Which lines in the entries below contain the string "values"? Show each of them in full.

*GIVEN DATA:*
============

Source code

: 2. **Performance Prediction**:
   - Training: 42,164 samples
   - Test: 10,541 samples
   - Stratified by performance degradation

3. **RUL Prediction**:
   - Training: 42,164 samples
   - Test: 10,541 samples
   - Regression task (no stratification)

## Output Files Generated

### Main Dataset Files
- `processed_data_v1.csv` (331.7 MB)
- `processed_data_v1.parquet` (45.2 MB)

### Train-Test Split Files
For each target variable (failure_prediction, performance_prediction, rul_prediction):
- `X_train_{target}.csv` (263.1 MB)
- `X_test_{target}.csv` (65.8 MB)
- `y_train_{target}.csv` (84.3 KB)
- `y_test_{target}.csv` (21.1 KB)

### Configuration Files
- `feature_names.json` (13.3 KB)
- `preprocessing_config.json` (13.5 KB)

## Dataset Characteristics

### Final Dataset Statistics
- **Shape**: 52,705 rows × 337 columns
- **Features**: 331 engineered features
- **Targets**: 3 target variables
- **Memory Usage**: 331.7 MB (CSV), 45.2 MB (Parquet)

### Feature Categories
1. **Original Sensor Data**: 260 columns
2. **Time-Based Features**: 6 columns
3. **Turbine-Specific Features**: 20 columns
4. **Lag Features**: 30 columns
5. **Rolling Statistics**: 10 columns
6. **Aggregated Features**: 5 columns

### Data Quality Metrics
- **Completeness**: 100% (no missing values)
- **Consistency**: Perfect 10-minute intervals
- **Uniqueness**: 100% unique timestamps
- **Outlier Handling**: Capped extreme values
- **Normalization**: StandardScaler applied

============

*REPLY TO THE TASK:*
- **Completeness**: 100% (no missing values)
- **Outlier Handling**: Capped extreme values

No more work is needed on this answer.